Take the lines below from the one with "Вам также может быть интересно" through the one with "Benzer Ürünler" and print only them, exactly. Don't print the pictures.

*** DATA FOR REVIEW ***

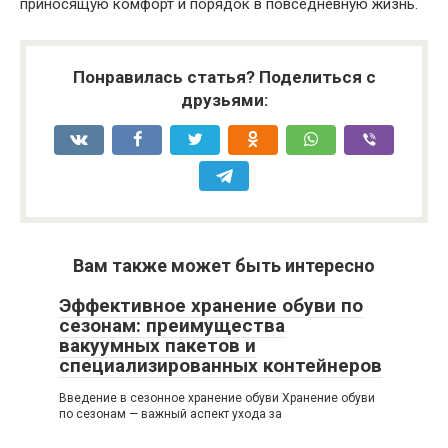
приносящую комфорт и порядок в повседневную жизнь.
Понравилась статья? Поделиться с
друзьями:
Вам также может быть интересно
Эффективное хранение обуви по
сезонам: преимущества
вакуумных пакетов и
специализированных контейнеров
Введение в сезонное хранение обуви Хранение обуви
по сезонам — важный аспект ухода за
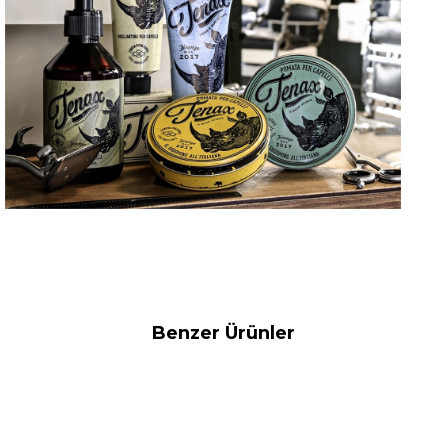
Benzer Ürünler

*** End of DATA FOR REVIEW ***
*** DATA FOR REVIEW ***

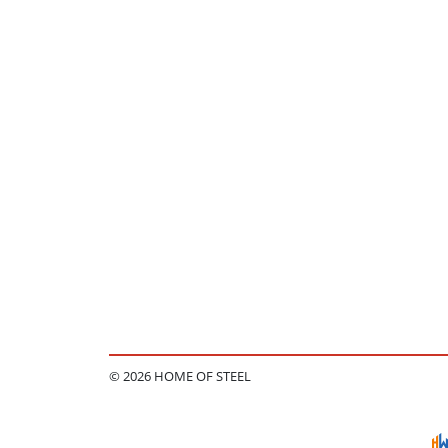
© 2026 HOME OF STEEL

*** End of DATA FOR REVIEW ***
*** DATA FOR REVIEW ***

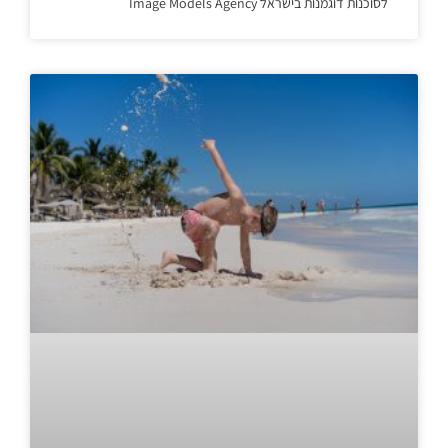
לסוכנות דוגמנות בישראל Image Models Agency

*** End of DATA FOR REVIEW ***

- **OUTPUT BELOW**
Вам также может быть интересно
Эффективное хранение обуви по
сезонам: преимущества
вакуумных пакетов и
специализированных контейнеров
Введение в сезонное хранение обуви Хранение обуви
по сезонам — важный аспект ухода за
Benzer Ürünler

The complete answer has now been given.